(Exercise prompt): All lines from the one containing "(410, 593) none" to the end of the entries below must be output exactly, and no other lines.
────────
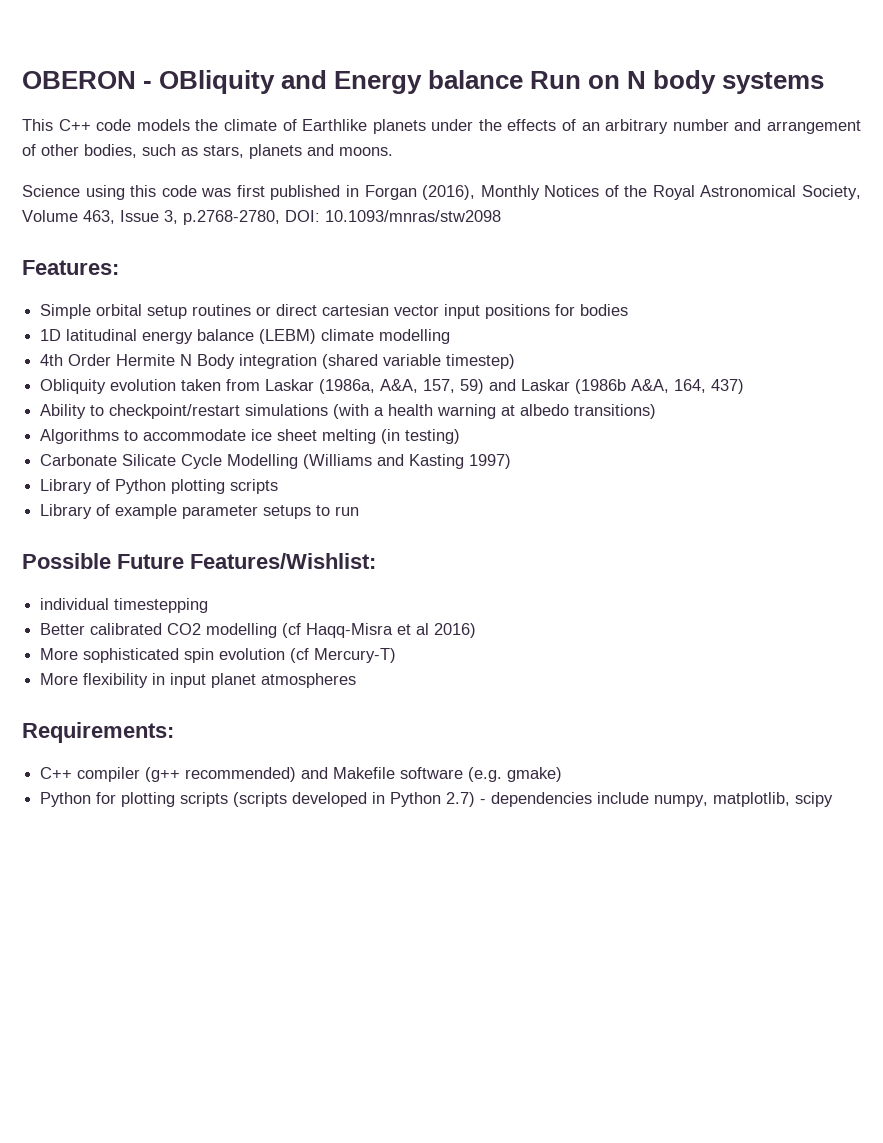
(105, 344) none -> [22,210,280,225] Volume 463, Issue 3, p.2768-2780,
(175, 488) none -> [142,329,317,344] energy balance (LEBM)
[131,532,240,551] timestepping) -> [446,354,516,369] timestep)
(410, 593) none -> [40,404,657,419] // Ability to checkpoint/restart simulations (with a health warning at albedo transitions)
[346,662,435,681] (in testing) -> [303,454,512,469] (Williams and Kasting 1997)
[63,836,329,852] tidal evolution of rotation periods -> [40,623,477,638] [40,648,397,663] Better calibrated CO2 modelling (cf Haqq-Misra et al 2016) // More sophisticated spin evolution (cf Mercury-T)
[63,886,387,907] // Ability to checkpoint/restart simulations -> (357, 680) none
────────
(Response area):
(410, 593) none -> [40,404,657,419] // Ability to checkpoint/restart simulations (with a health warning at albedo transitions)
[346,662,435,681] (in testing) -> [303,454,512,469] (Williams and Kasting 1997)
[63,836,329,852] tidal evolution of rotation periods -> [40,623,477,638] [40,648,397,663] Better calibrated CO2 modelling (cf Haqq-Misra et al 2016) // More sophisticated spin evolution (cf Mercury-T)
[63,886,387,907] // Ability to checkpoint/restart simulations -> (357, 680) none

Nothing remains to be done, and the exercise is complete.